▶ [TÂCHES À RÉALISER]:
1. Transcrivez sans rien changer le passage du texte sur l'album Talking Heads : 77 qui va de « Les Talking Heads ne » jusqu'à « dans mon cerveau. » inclus.
2. Dans le texte sur l'album Talking Heads : 77, traduisez en anglais la phrase « Les Talking Heads doivent leur nom à un terme découvert par le groupe dans le magazine TV Guide. »

▶ [TEXTE À ANALYSER]:
****
Album annonciateur du post-punk, Talking Heads : 77 est réédité avec des bonus studio majoritairement déjà entendus et un live inédit au mythique CBGB. Une bonne porte d’entrée pour qui découvrirait l’album mais un intérêt débattable pour les fans. Et malgré tout une bonne occasion de revenir sur un album à l’impact résumable par : Qu’est-ce que c’est ?
Les Talking Heads ne sont pas le groupe avec lequel j’ai le lien émotionnel le plus direct. Pour autant, je n’oublierai le moment de ma rencontre avec le groupe à l’âge que l’on nomme ingrat. Lors d’un dîner chez des amis de mes parents, je décidais subitement de déserter la table pour aller jeter un œil à leur discothèque. Et dedans je trouvais des cassettes de The Piper at the Gates of Dawn, Rust Never Sleeps… et Talking Heads : 77. Je les empruntais.
Et puis là, avant-dernier titre de l’album des Newyorkais et ces mots : « Psycho Killer, qu’est-ce que c’est ? ». Le genre de phrase n’ayant pas besoin d’un sens évident pour être entêtante, comme le « If man is five then the devil is six » de Black Francis. Je n’aurai plus en tête les autres chansons de l’album dans les années qui suivent. Mais Psycho Killer sera en résidence permanente dans mon cerveau.
Les Talking Heads doivent leur nom à un terme découvert par le groupe dans le magazine TV Guide. Une tête parlante, c’est en jargon télévisuel un gros plan sur un présentateur, un intervenant de talk show ou un interviewé face caméra. A l’image du groupe, un choix réflexif mais pas déconnecté de la culture populaire tant il fait surgir l’image du présentateur/de la présentatrice de journal télévisé.
****
▶ [Entrées du jeu de données]:
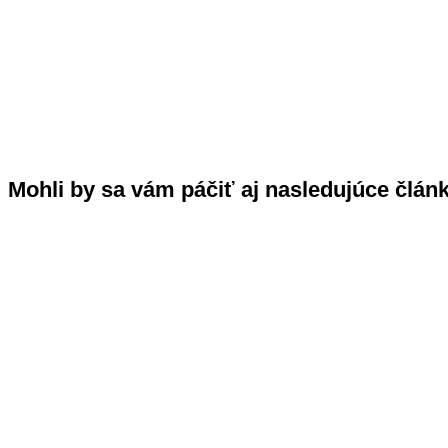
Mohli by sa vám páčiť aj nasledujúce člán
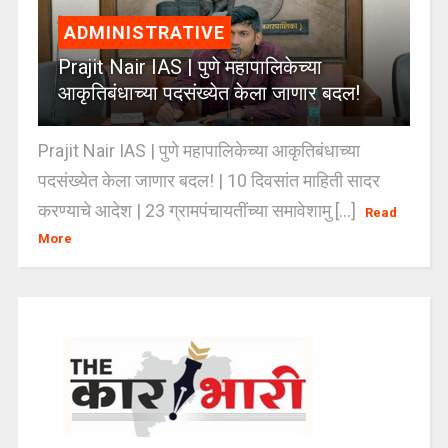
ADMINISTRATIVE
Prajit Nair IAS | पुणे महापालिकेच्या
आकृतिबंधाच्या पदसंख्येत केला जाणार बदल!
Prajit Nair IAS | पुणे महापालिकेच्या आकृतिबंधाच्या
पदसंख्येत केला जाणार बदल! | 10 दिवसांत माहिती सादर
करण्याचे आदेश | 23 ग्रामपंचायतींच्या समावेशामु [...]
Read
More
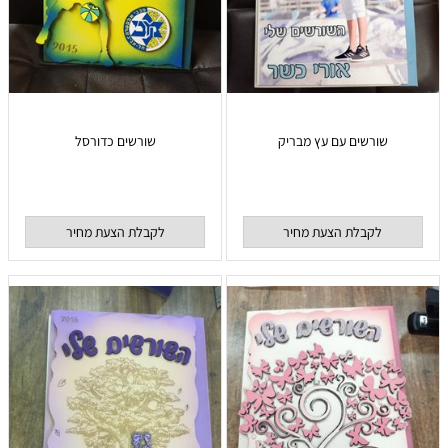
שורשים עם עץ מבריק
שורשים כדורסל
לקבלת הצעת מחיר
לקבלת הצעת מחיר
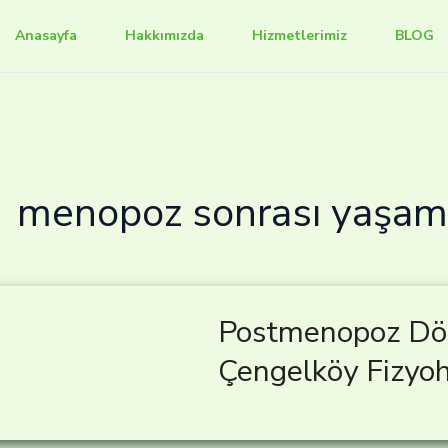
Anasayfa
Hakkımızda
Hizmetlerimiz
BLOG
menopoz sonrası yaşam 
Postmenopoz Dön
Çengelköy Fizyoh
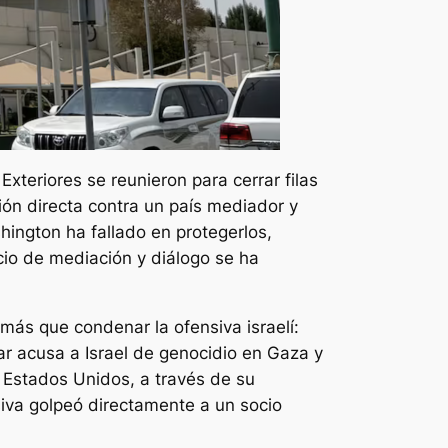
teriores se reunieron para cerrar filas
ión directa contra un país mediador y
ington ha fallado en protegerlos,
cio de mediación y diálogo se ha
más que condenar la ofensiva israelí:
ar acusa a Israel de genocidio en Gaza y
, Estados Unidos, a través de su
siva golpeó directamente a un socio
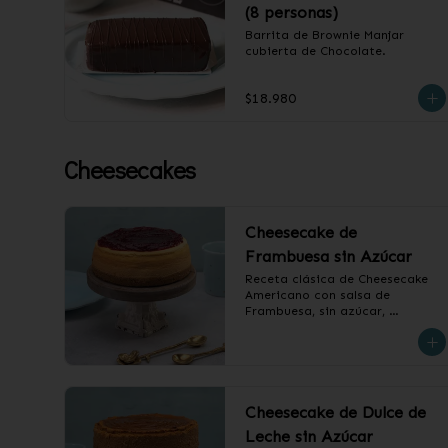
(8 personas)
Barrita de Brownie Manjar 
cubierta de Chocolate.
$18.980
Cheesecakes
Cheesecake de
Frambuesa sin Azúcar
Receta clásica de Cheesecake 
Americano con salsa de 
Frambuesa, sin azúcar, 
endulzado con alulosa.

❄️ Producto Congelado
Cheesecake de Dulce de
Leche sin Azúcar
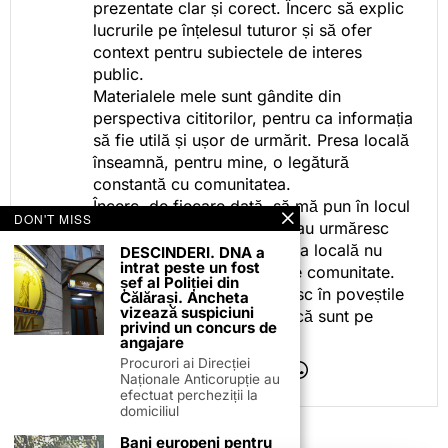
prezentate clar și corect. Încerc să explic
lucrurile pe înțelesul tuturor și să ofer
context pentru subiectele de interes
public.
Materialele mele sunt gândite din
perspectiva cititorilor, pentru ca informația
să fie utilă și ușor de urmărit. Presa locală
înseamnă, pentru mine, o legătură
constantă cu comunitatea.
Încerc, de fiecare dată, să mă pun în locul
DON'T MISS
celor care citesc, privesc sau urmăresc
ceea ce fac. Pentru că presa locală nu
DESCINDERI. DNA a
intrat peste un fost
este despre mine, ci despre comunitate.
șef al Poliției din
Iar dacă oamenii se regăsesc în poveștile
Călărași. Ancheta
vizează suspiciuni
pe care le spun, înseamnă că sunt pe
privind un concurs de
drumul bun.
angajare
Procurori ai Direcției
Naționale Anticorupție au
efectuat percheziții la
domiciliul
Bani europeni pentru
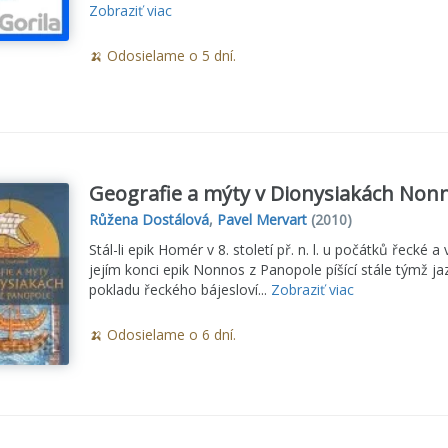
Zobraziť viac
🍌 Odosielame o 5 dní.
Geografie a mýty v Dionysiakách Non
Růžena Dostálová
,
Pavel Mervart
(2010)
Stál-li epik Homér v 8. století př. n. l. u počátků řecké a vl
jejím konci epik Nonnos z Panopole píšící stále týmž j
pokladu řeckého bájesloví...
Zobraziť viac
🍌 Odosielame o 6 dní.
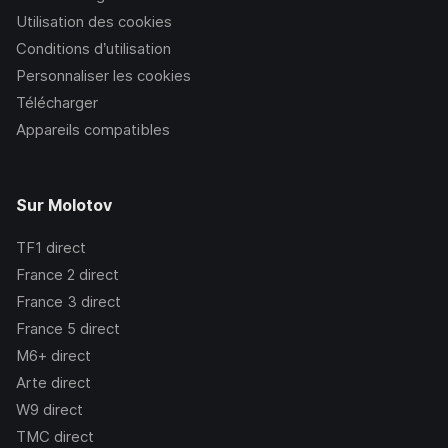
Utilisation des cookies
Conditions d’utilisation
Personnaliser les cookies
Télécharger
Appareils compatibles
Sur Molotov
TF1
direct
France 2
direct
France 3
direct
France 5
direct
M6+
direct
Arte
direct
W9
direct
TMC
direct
****
▶ [RÉPONSES PAR NUMÉRO]:
1.
Les Talking Heads ne sont pas le groupe avec lequel j’ai le lien émotionnel le plus direct. Pour autant, je n’oublierai le moment de ma rencontre avec le groupe à l’âge que l’on nomme ingrat. Lors d’un dîner chez des amis de mes parents, je décidais subitement de déserter la table pour aller jeter un œil à leur discothèque. Et dedans je trouvais des cassettes de The Piper at the Gates of Dawn, Rust Never Sleeps… et Talking Heads : 77. Je les empruntais.
Et puis là, avant-dernier titre de l’album des Newyorkais et ces mots : « Psycho Killer, qu’est-ce que c’est ? ». Le genre de phrase n’ayant pas besoin d’un sens évident pour être entêtante, comme le « If man is five then the devil is six » de Black Francis. Je n’aurai plus en tête les autres chansons de l’album dans les années qui suivent. Mais Psycho Killer sera en résidence permanente dans mon cerveau.

2. Talking Heads owe their name to a term the band came across in TV Guide magazine.